The FOX Index is plus 1,000 for the first time in its nearly 3-year history, closing yesterday at +1,249 (chart). The Index defines “healthy” as 15,800, a total formed from adding a Dow of 12,000, an S&P 500 of 1,300, and a NASDAQ of 2,500. The Index has been “healthy” since this January, and now totals 17,049. Analysts attribute recent gains to strong corporate earnings in January-March, and Federal Reserve assurances it will keep interest rates low.
Still, against the overall weakness of our economy, the stock market’s good health looks increasingly out of place. The Financial Times (U.K.), after noting that U.S. GDP growth in the first quarter ran at an annual rate of only 1.8%, wrote:
At this stage of a recovery, growth often rebounds by between 4% and 5%. Expansion of less than 2% will not create enough jobs to keep up with population growth and cut the US unemployment rate of 8.8%.In line with the Financial Times’ concern, first time unemployment claims rose this week to 429,000, well above the pre-report estimate of 392,000. Thursday’s report marks the third week in a row new unemployment claims have exceeded 400,000, a level economists consider too high to sustain job growth.
Bad GDP and unemployment claim numbers add urgency to ongoing concerns about U.S. long-term unemployment, especially among youth and men. The Economist has just completed a detailed look at U.S. male unemployment, offering these disturbing facts:
➢ Of the Group of 7 (G7) economies (U.S., Japan, Germany, Britain, France, Italy, Canada), America has the lowest share of “prime age” males in work: just over 80% of those aged between 25 and 54 have a job. In the late 1960s, 95% worked.
➢ The 2008-09 recession drove the American unemployment rate into double digits, and the rate for men is still very high—9.3%. Almost half the jobless have been out of work for more than six months.
➢ Many men have simply dropped out of the labor force. America has a smaller share of prime-age men in the workforce (i.e., in a job or seeking one) than any other G7 economy.
➢ Of 25- to 54-year-old men with no high-school diploma, 35% have no job, up from 10% in the 1960s. Of those who finished high school but didn’t go to college, the share without work is up from below 5% in the 1960s to 25% today. More than 30% of blacks overall, and almost 70% of black high-school dropouts, have no job.

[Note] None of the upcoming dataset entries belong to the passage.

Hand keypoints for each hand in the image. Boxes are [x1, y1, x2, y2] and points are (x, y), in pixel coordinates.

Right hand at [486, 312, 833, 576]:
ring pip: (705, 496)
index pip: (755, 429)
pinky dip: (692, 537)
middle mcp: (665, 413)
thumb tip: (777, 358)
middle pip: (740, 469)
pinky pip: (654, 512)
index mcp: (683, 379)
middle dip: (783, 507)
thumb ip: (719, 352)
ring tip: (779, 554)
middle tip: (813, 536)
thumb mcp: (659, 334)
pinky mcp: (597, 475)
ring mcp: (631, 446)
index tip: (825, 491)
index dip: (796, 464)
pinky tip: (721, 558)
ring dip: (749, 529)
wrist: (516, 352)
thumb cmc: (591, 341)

➢ Less-educated men used to work in construction and manufacturing, where lots of jobs were lost in 2008-09. Teenage employment rates are currently the lowest on record, and those who enter adulthood without a job or college are much less likely to work when they are older.
➢ Two big groups among the long-term jobless are “older dislocateds”, less-educated workers who have lost long-lasting jobs, mainly in manufacturing, and “younger never-fully-connecteds”, high-school dropouts never really in the workforce.

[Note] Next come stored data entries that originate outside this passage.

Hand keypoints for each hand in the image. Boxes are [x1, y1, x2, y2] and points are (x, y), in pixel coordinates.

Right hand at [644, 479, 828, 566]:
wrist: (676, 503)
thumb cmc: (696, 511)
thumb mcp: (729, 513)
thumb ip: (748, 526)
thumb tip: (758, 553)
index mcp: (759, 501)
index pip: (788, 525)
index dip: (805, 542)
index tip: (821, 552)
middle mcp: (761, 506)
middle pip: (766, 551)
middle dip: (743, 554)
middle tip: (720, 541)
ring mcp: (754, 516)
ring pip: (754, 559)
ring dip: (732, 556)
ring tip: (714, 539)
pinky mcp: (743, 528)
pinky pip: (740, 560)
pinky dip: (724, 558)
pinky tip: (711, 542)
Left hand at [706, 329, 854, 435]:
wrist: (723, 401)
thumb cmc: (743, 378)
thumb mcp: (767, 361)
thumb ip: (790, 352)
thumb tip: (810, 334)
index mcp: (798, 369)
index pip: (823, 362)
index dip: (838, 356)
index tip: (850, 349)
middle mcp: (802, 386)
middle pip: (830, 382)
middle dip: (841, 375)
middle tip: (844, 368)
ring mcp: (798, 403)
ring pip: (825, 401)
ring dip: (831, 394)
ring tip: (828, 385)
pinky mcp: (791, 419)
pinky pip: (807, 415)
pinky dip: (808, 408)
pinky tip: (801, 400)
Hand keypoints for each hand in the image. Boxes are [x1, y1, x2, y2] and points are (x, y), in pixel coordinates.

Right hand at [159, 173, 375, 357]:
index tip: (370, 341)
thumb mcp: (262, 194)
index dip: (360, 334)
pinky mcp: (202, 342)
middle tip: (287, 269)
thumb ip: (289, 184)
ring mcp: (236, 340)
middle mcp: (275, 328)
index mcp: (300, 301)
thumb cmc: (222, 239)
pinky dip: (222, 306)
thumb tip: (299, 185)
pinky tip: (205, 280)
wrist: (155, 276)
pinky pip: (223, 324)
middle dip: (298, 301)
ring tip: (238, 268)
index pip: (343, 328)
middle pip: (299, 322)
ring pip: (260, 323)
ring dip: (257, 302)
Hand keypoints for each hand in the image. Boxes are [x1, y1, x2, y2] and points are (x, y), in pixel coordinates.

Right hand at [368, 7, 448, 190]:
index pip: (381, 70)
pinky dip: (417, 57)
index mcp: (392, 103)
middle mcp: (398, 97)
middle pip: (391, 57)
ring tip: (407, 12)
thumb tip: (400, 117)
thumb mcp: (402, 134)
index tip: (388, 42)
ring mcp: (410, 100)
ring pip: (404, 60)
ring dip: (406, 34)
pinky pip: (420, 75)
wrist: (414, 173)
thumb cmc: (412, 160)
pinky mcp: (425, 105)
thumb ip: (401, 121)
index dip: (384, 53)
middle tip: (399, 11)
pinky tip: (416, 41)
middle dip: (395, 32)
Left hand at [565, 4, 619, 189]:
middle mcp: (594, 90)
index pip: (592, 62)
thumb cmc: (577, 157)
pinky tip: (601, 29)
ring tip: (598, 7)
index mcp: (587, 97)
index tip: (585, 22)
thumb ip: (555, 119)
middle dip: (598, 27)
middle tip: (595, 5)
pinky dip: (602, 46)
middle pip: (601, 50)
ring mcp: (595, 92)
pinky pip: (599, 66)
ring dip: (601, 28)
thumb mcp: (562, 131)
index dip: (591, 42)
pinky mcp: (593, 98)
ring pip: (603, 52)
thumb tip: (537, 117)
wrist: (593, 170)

➢ Economist Larry Summers worries that even when “full employment” returns, around 15% of all men, 20% of men who have not been to college, 35% of those who did not finish high school and more than 60% of black male high-school dropouts will probably not be working.

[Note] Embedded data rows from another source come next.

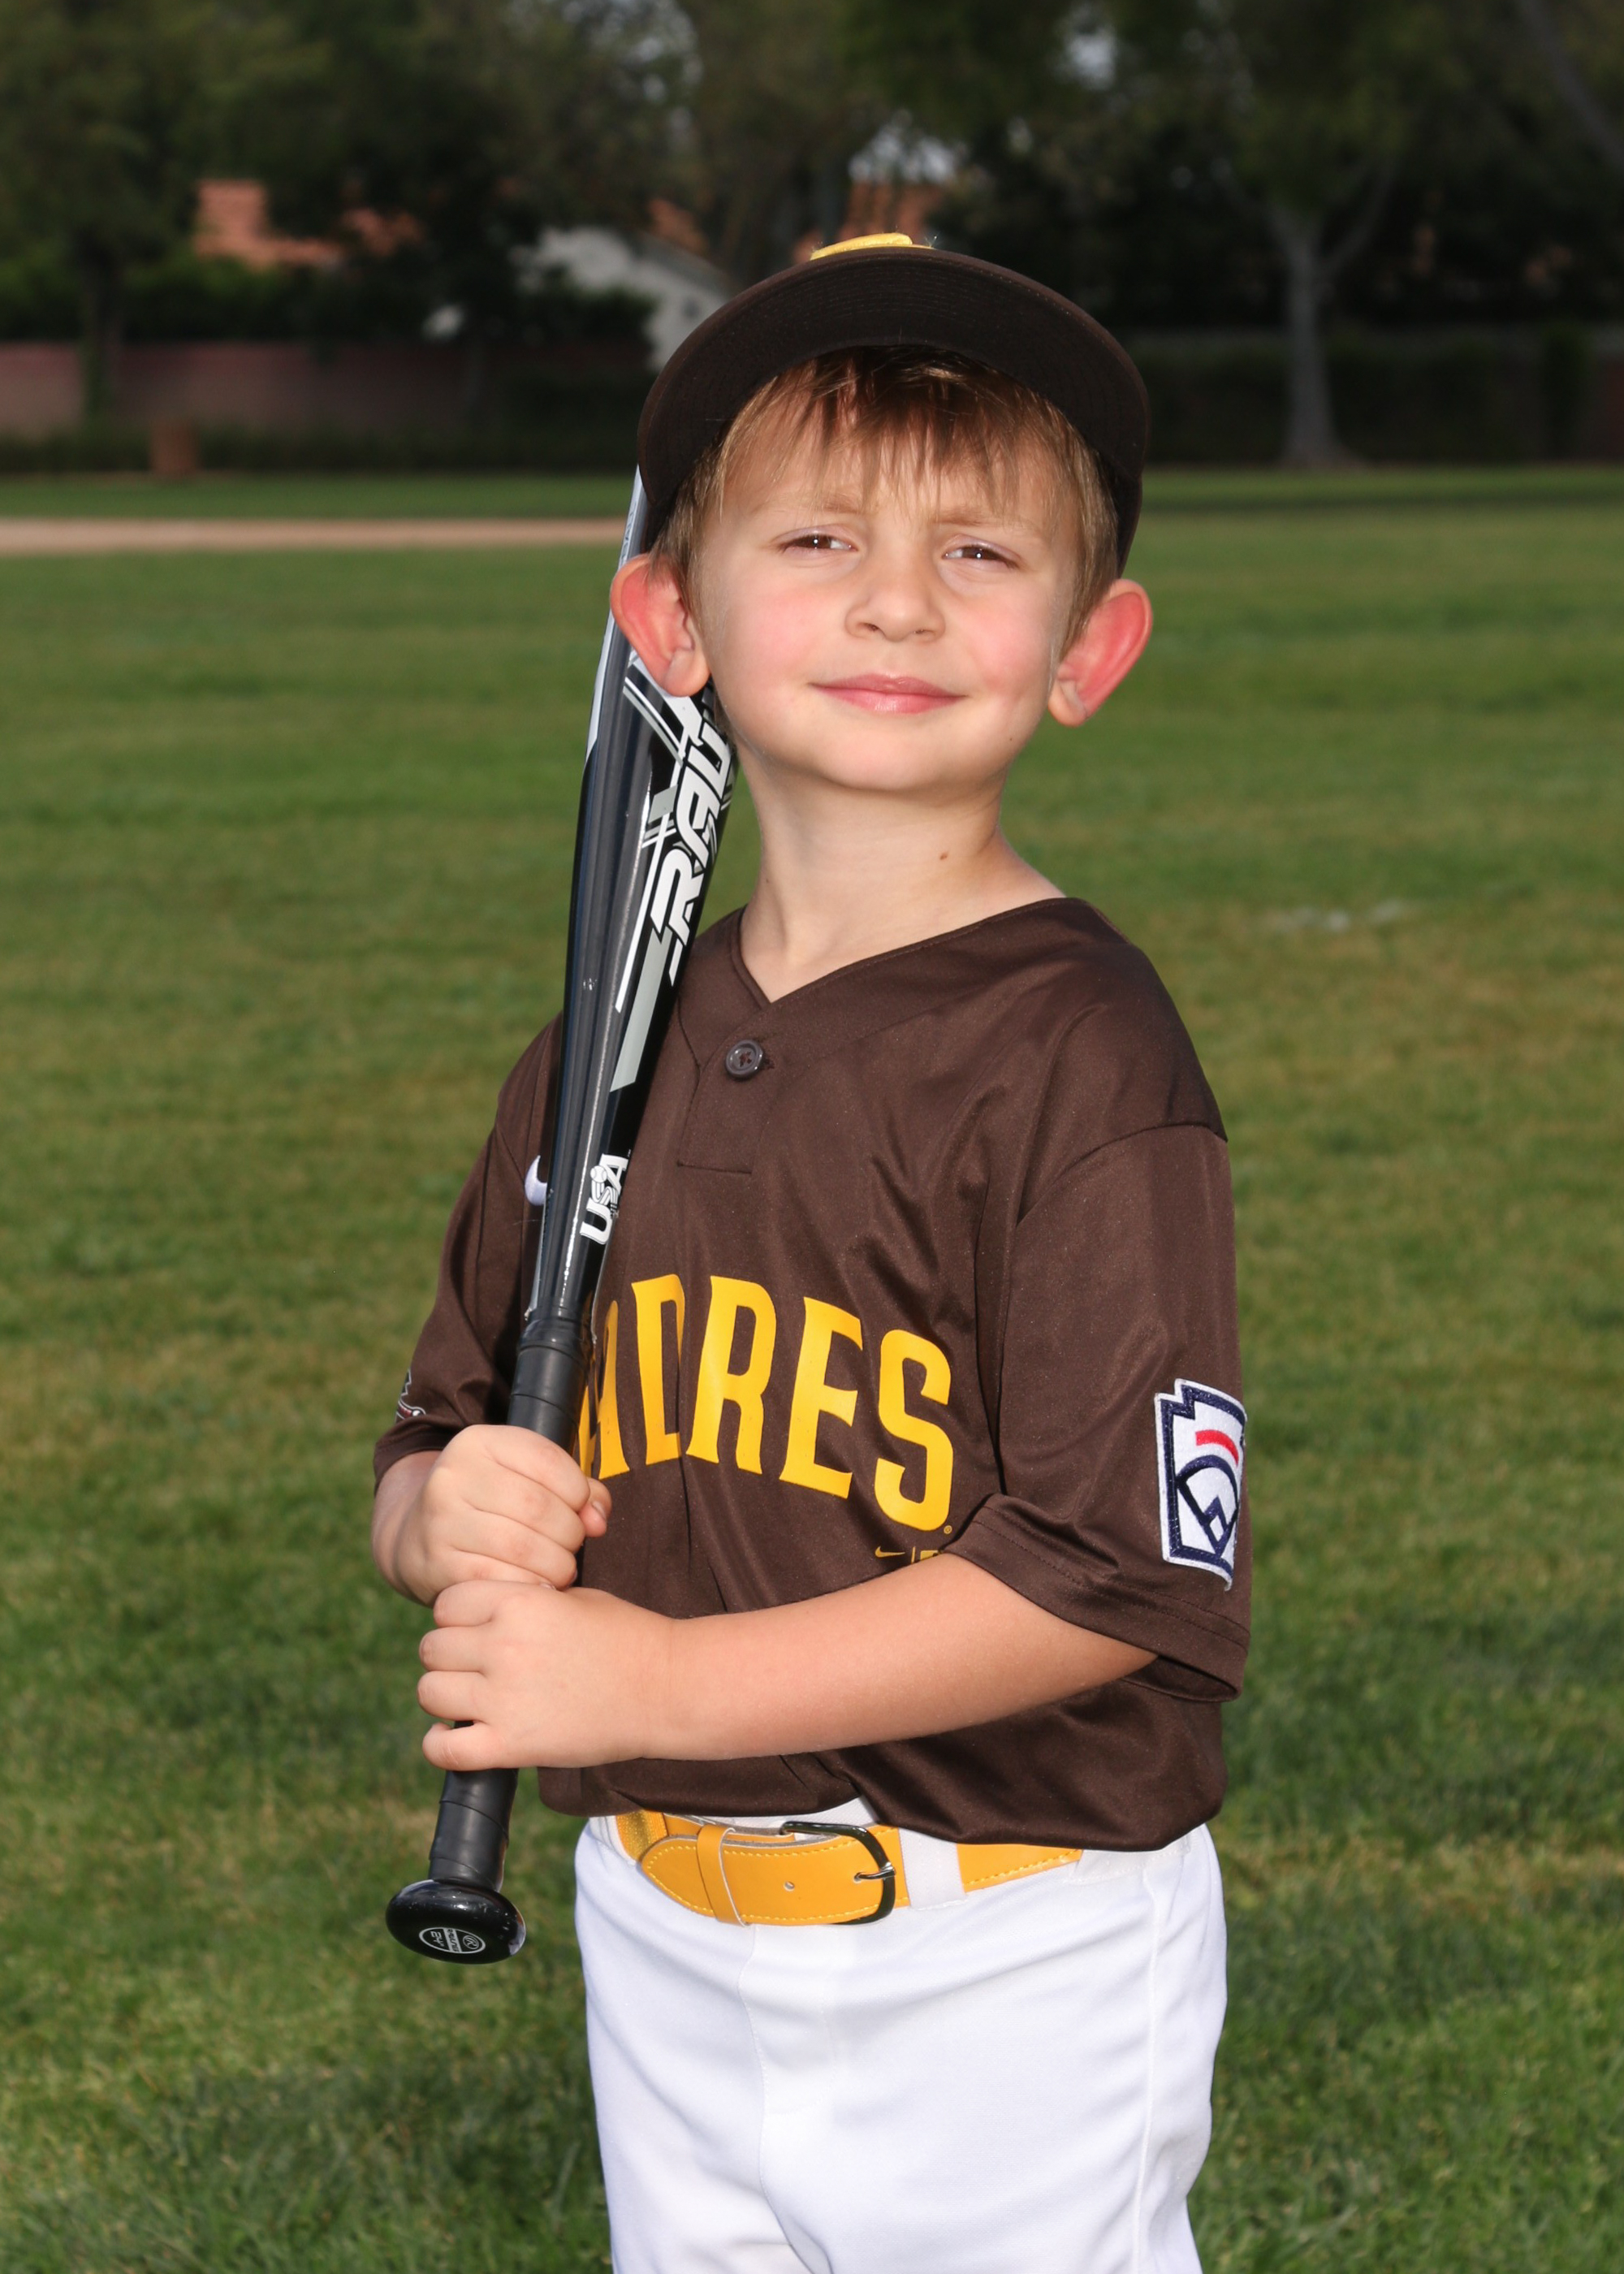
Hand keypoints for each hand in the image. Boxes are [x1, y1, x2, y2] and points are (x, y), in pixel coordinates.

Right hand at [380, 1426, 609, 1603]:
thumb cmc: (489, 1505)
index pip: (548, 1461)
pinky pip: (501, 1580)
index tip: (580, 1510)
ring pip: (523, 1547)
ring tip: (559, 1567)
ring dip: (556, 1565)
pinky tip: (536, 1585)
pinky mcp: (438, 1563)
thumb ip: (575, 1489)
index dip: (579, 1492)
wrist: (414, 1537)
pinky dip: (530, 1586)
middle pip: (539, 1508)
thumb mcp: (524, 1478)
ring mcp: (441, 1520)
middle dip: (570, 1534)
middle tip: (571, 1547)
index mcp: (478, 1442)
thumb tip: (598, 1521)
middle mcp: (452, 1475)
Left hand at [416, 1582, 669, 1769]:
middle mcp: (504, 1645)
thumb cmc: (626, 1637)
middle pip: (432, 1648)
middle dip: (448, 1656)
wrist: (666, 1688)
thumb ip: (519, 1602)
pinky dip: (439, 1745)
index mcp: (519, 1602)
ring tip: (469, 1699)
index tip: (474, 1630)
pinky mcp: (512, 1744)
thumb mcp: (571, 1597)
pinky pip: (444, 1750)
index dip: (456, 1617)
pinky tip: (455, 1734)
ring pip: (429, 1693)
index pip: (446, 1604)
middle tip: (474, 1667)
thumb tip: (477, 1616)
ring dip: (444, 1696)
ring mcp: (504, 1697)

The Economist has found that low-skilled, low demand jobs offering lower wages reduce worker incentive to work. Many qualify instead for disability payments, or they let a working spouse provide income. The share of prime-age men on disability has gone from 1.5% in 1970 to 4.9%. Federal spending on disability benefits is now $120 billion a year, almost 1% of GDP.
Men face additional disincentives to work. They lose out on the Earned Income Tax Credit (EITC), a program designed to subsidize low-income work. The maximum EITC payout for a childless person is less than $500 a year, while families (usually headed by a female) with one child get six times as much, those with two children, more than ten times.
And men disproportionally suffer from child-support programs that take money directly from paychecks. Deductions can amount to 65% or more of wages. Some states even levy an extra charge to cover the mother’s welfare payments, and force men to accrue child-support obligations when they are in prison, leaving them owing thousands when they get out.
Still, we know the main problem men face stems from lack of education. Technological advances require higher skills. Yet American men have let their schooling slide. Those aged between 25 and 34 are less likely to have a degree than 45- to 54-year-olds. In recent years America’s university graduation rates have slipped from near the top of the world league to the middle, with men leading the drop. Furthermore, black and Hispanic boys are far less likely than whites or Asians to graduate from high school, start college, or get a college degree.
The Economist advocates intervention to encourage at-risk high-school students to graduate, to foster contacts with future employers, and to help those who go to college to stay there.